» **ABOUT THIS TASK**
Under this line are records; the part from the line containing "exposure_s: 1/200" through the line containing "f_number: 10" should be repeated exactly. Please exclude pictures.

» **RECORDS PROVIDED**
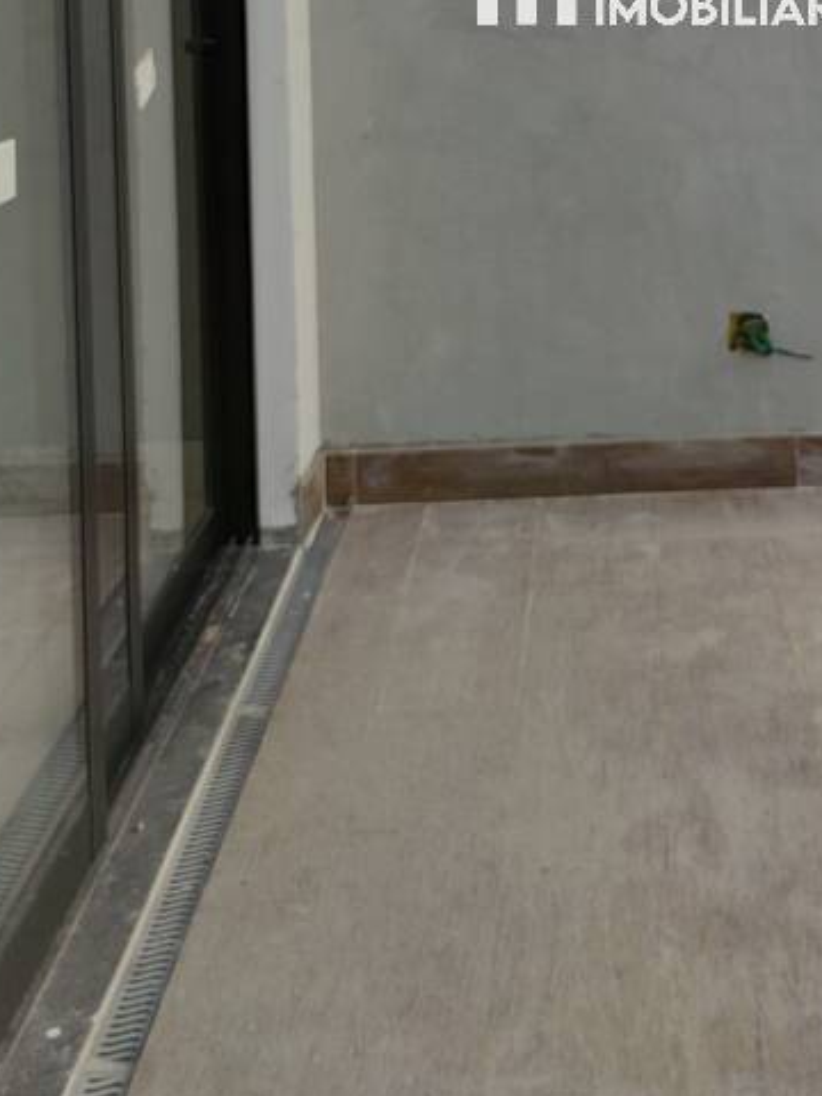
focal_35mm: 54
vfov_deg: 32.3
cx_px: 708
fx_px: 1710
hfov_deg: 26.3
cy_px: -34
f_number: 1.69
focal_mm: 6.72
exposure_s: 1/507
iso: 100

...

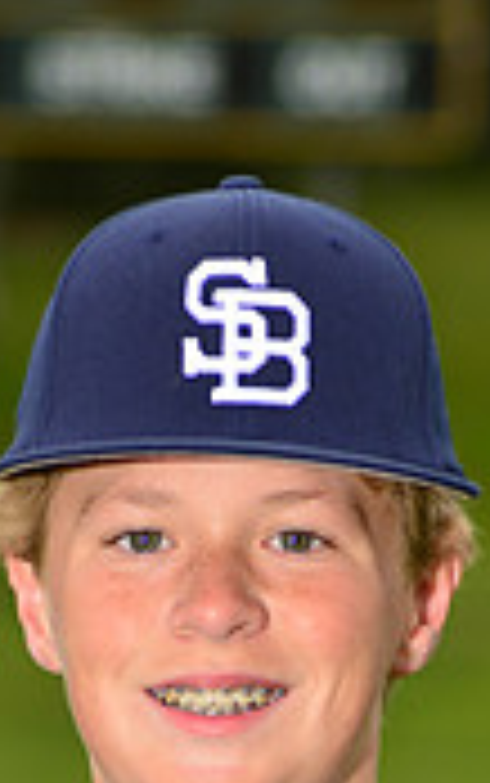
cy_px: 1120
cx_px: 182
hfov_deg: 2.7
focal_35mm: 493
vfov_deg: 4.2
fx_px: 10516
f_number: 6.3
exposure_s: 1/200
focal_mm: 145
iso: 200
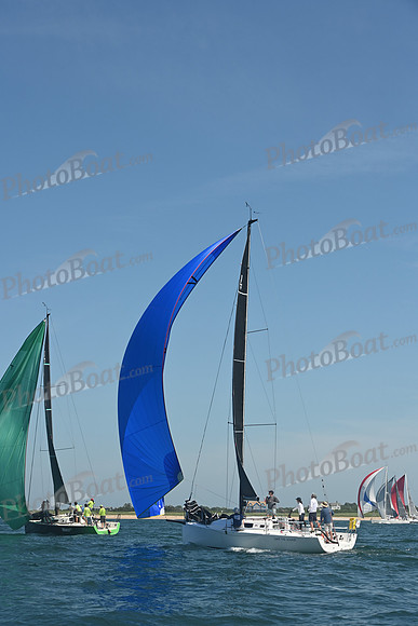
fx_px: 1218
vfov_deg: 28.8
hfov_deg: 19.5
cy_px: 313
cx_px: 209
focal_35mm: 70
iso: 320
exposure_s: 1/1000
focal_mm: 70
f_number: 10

» **RESULT OF THE TASK**
exposure_s: 1/200
focal_mm: 145
iso: 200
fx_px: 1218
vfov_deg: 28.8
hfov_deg: 19.5
cy_px: 313
cx_px: 209
focal_35mm: 70
iso: 320
exposure_s: 1/1000
focal_mm: 70
f_number: 10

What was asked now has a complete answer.